Bruce dislikes the way he’s seen. ‘All this fat Barnardos boy makes good, rags to riches, poor, black, illegitimate child, syrupy shit.’ He’s actually expressive and eloquent, often changing his voice humorously in self-mockery, sharp-minded and sometimes arrogant. The word about town is what a down-to-earth, nice chap he is.
He has always been painted as unscarred by his childhood. ‘In fact, I had a very tenuous relationship with my foster parents,’ he says now. ‘They often said, ‘If you don’t behave yourself you’ll go back into the home’. And in Barnardos they said, ‘If you don’t behave yourself you’ll be made a ward of court or go to borstal’.’ He was bundled around like a parcel.
‘Maybe that made me insular and strong.’ Nobody is going to hurt him? Nobody is going to get that close? ‘Yeah.’
So what are his props? What does he rely on? He smokes for England, can work compulsively and always watches his weight, although he lost two stone during his troubles in 1990. ‘I need space,’ he replies. ‘And I have to go to The Peak gym, look out on London, completely empty my head, gaze into space and run. I come back relaxed. I live off my nerves. I have ulcers.’ He’s surprisingly affected by the moon. ‘I’m always more active on a full moon, or more lethargic. I always have a big swing in mood.’ (His recent show fell, luckily, at an auspicious stage in the lunar cycle. ‘It was a full moon. I knew things were boding well.’) And he’s keen on that modern religion, astrology. ‘I’m Cancer, which makes me creative, home-loving and moody. I also want a well-ordered life and like cooking.’
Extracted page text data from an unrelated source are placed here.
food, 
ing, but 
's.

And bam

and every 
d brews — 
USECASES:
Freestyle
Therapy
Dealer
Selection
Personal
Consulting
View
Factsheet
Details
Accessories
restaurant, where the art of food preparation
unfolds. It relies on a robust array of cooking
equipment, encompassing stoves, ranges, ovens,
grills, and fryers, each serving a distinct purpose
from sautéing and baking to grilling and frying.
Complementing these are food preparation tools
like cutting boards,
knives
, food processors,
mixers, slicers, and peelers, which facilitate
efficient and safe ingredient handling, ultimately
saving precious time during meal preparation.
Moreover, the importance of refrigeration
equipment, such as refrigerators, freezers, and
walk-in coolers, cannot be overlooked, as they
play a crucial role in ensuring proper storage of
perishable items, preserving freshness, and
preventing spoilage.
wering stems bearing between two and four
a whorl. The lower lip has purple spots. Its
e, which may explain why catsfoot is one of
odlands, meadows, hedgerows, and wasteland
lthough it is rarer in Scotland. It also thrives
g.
He doesn’t, however, believe in God. ‘I don’t even know if there’s anything out there. As I get older, I seek that kind of solace. But Barnardos pushed all ideas of believing out of my head with their compulsory prayers at every opportunity and church three times a day on Sunday.’ He lacks parental support and wouldn’t look for it. His foster mother died in 1974 and he has no desire to meet his natural parents, if they are still alive.
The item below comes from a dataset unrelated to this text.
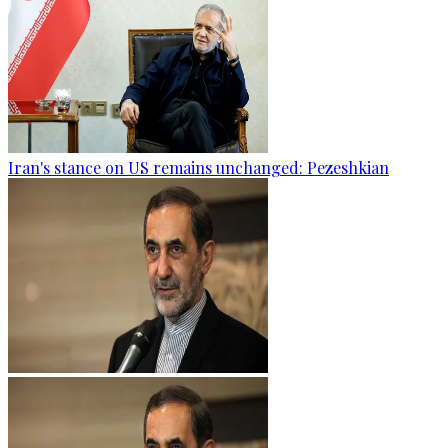
Iran's stance on US remains unchanged: Pezeshkian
‘I’d probably feel some kind of rapport. It would be natural. I’d feel honour bound to be responsible towards her. I don’t want that kind of responsibility. I’d like to see them through a one-way mirror, like a line up!’
He brushes off anything that might hurt him, usually denying the darker side of his life.
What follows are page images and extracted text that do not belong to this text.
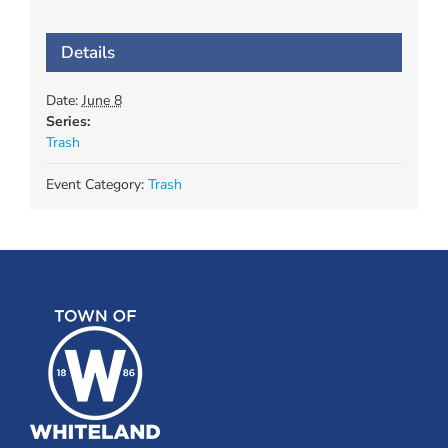
Details
Date:
June 8
Series:
Trash
Event Category:
Trash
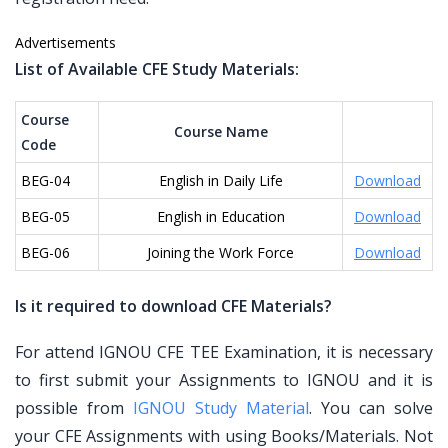
Advertisements
List of Available CFE Study Materials:
Course
Course Name
Code
BEG-04
English in Daily Life
Download
BEG-05
English in Education
Download
BEG-06
Joining the Work Force
Download
Is it required to download CFE Materials?
For attend IGNOU CFE TEE Examination, it is necessary
to first submit your Assignments to IGNOU and it is
possible from
IGNOU Study Material
. You can solve
your CFE Assignments with using Books/Materials. Not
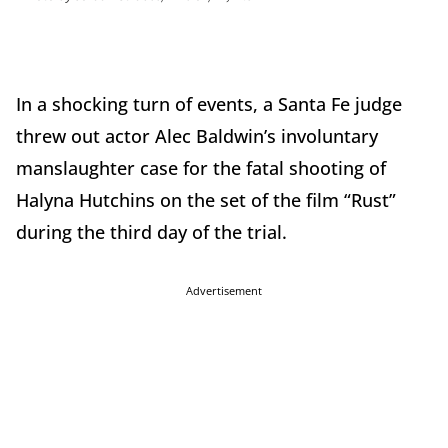
In a shocking turn of events, a Santa Fe judge
threw out actor Alec Baldwin’s involuntary
manslaughter case for the fatal shooting of
Halyna Hutchins on the set of the film “Rust”
during the third day of the trial.
Advertisement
‘I’ve turned rejection into a positive thing,’ he says. ‘You might think I’ve lost out with my apparent inability to make relationships. But I don’t feel lonely. I’m self-sufficient and happy not having to be selfless and think about what somebody close requires.’
Bruce has always been determined. ‘Determined not to accept what was doled out for me. When I was 16 in Barnardos, they used to say to me, ‘Who do you think you are? You think you’re so clever’. I was brought up not to expect much. But I couldn’t see why I shouldn’t achieve whatever I wanted. I don’t think I’ve ever been totally aware that I could fail.’